Posted by perceptionsydney on 08 Mar 2007 at 05:48 GMT

brings into serious question the reliance on CFFT as a general measure of cortical processing or intelligence.
http://plosone.org/article/info:doi/10.1371/journal.pone.0000028#article1.body1.sec3.p2

Does anyone actually rely on CFFT as a general measure of cortical processing or intelligence? In any case, the authors find that training yields a benefit in their subjective test, and say that this undermines using it as a cortical processing or intelligence test, but doesn't performance on nearly all such tests benefit from training anyways?

RE: straw man?

aseitz replied to perceptionsydney on 09 Mar 2007 at 02:56 GMT

I address your questions one at a time:

1). Does anyone actually rely on CFFT as a general measure of cortical processing or intelligence?

The short answer is yes. I do not know how many people in real world settings use CFFT as a diagnostic measure, but as indicated in the introduction to this paper, there are many examples in the scientific literature that point to CFFT as a diagnostic measure. In fact, much of my motivation for writing this manuscript was after having read in a number of papers, particularly in psychopharmacology journals, statements claiming CFFT to be a measure of total information processing capacity (c.f. ref 11), typically without citation. As far as I can tell this dates back to the 1940s and 1950s, and is inspired by papers such as that by Halstead (ref. 6) and Tanner (ref. 5).

2). but doesn't performance on nearly all such tests benefit from training anyways?

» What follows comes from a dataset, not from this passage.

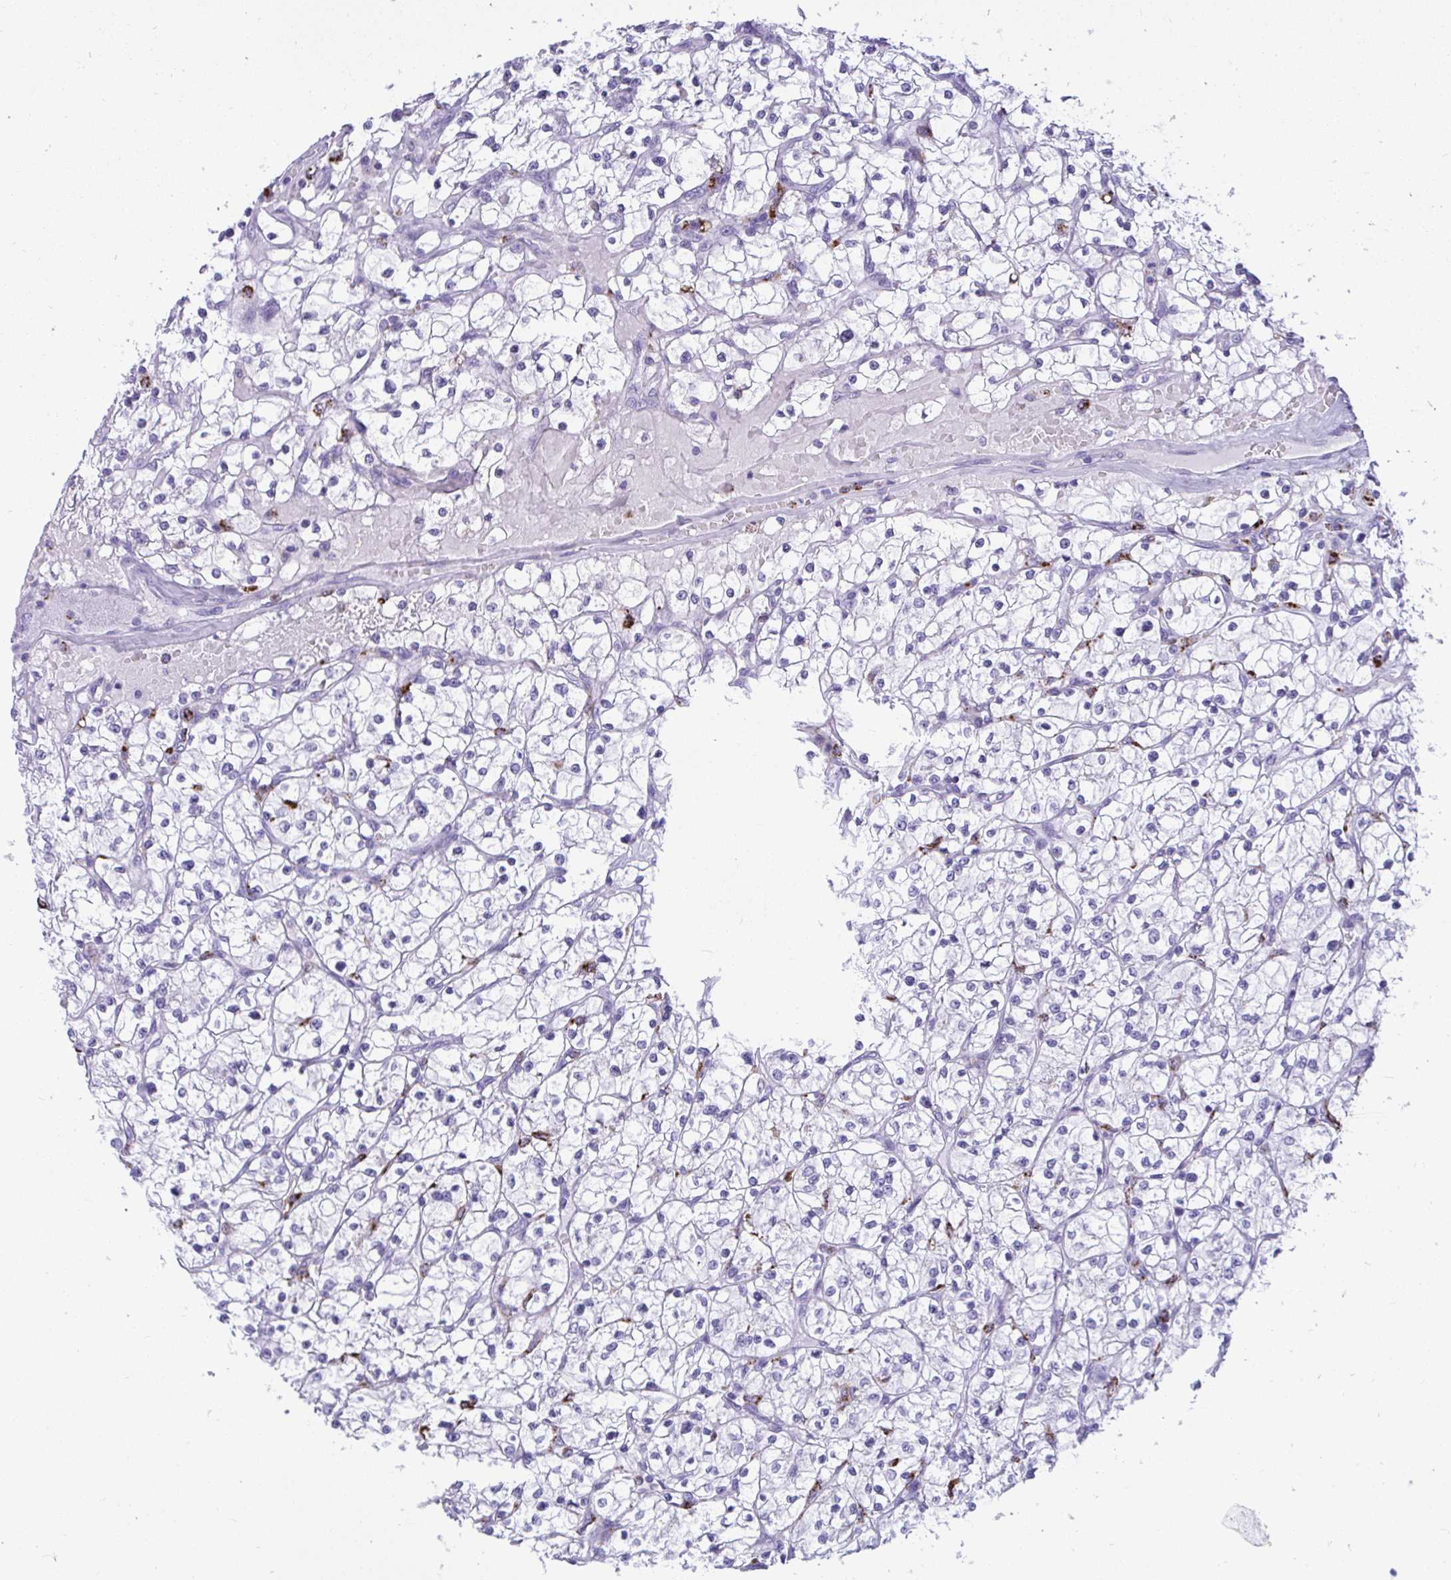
{"staining": {"intensity": "negative", "quantity": "none", "location": "none"}, "tissue": "renal cancer", "cell_type": "Tumor cells", "image_type": "cancer", "snomed": [{"axis": "morphology", "description": "Adenocarcinoma, NOS"}, {"axis": "topography", "description": "Kidney"}], "caption": "Histopathology image shows no significant protein expression in tumor cells of renal cancer (adenocarcinoma).", "gene": "CPVL", "patient": {"sex": "female", "age": 64}}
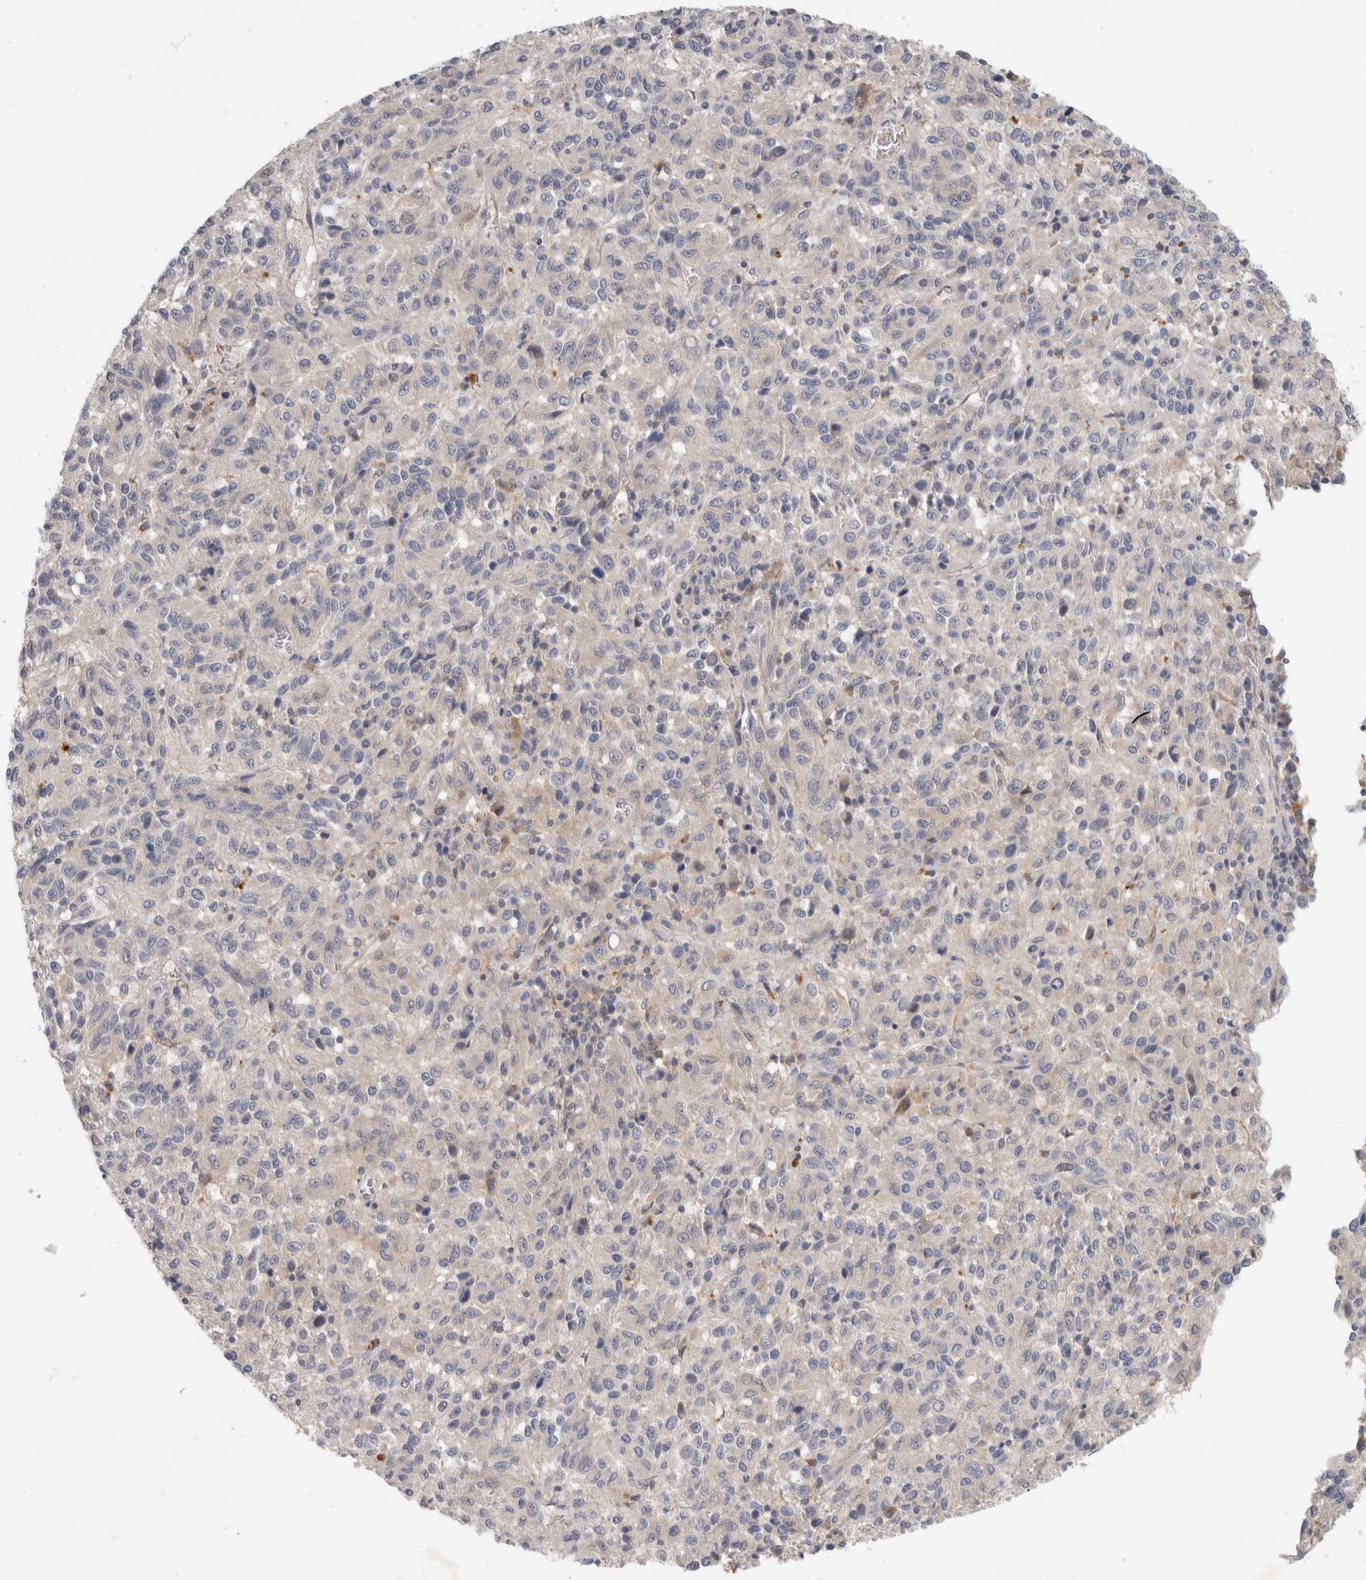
{"staining": {"intensity": "negative", "quantity": "none", "location": "none"}, "tissue": "melanoma", "cell_type": "Tumor cells", "image_type": "cancer", "snomed": [{"axis": "morphology", "description": "Malignant melanoma, Metastatic site"}, {"axis": "topography", "description": "Lung"}], "caption": "This histopathology image is of malignant melanoma (metastatic site) stained with IHC to label a protein in brown with the nuclei are counter-stained blue. There is no positivity in tumor cells.", "gene": "PGM1", "patient": {"sex": "male", "age": 64}}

I am not sure the point of this question. First, CFFT typically does not benefit from training (and didn't change in most of the experiment presented in this paper). Second, in the main experimental group learning was found for CFFT and the paired motion direction, but not for other motion directions. This is taken as evidence that learning is not a general improvement that transfer to all skills, but instead a highly specific improvement to a couple visual skills.